What you are asked to do :: Rewrite the entries below, substituting "data set" for every occurrence of "series" and keeping everything else the same. Leave the pictures out of your answer.

Data for analysis START

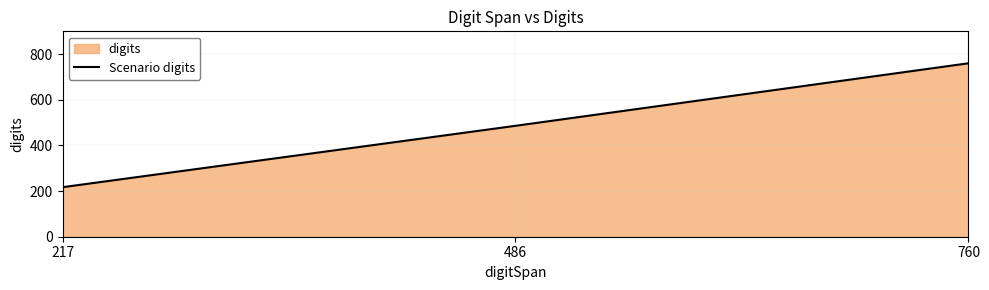

What is the maximum value shown in the chart?

760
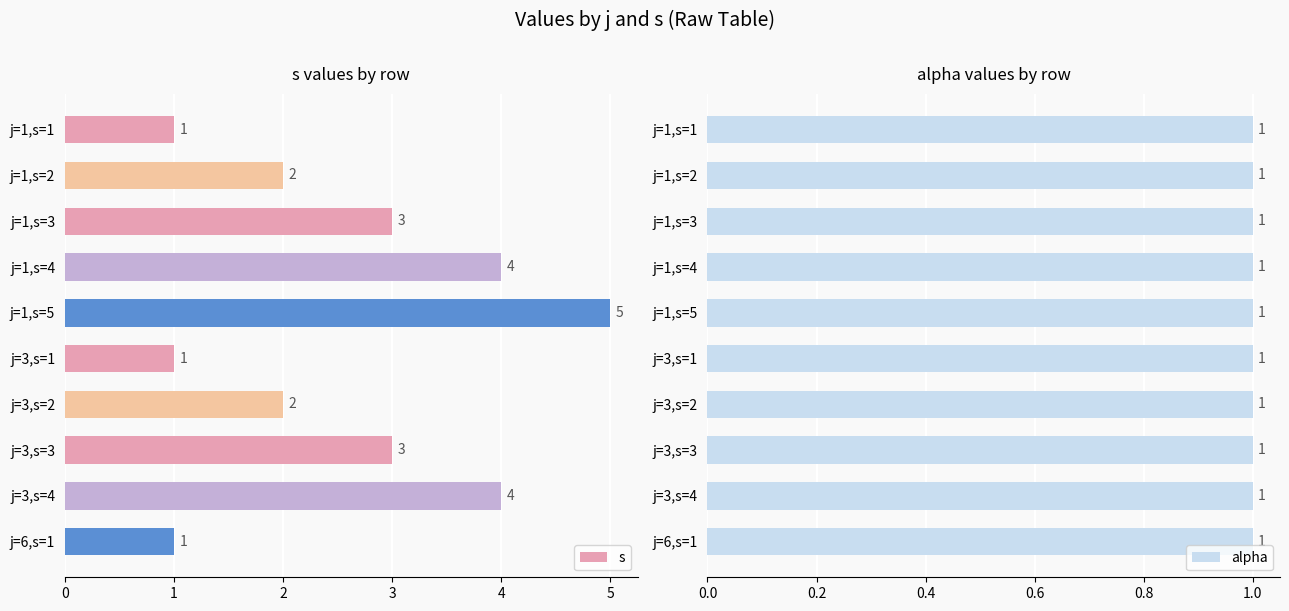

What is the difference between the second highest and minimum values in the s series?

3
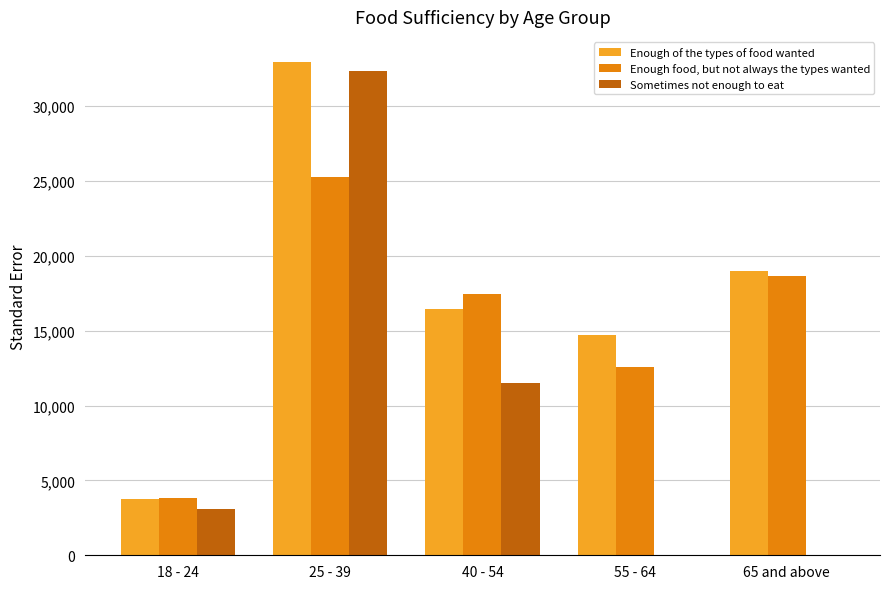

Between 25 - 39 and 65 and above, which series saw the biggest shift?

Sometimes not enough to eat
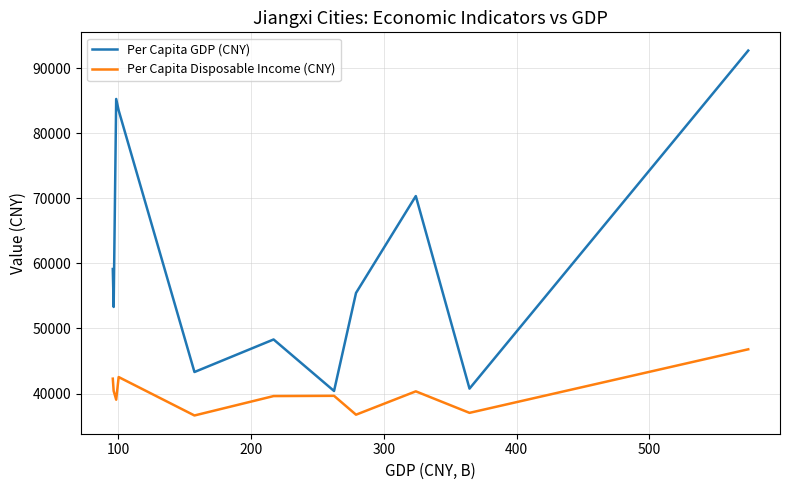

Is this an area chart (filled region under the line)?

No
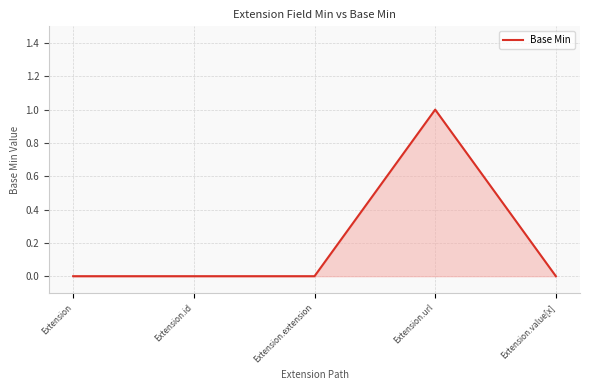

What is the change in value from Extension to Extension.url?

+1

Data for analysis END

Solution for this problem ::
What is the maximum value shown in the chart?

760

What is the difference between the second highest and minimum values in the s data set?

3

Between 25 - 39 and 65 and above, which data set saw the biggest shift?

Sometimes not enough to eat

Is this an area chart (filled region under the line)?

No

What is the change in value from Extension to Extension.url?

+1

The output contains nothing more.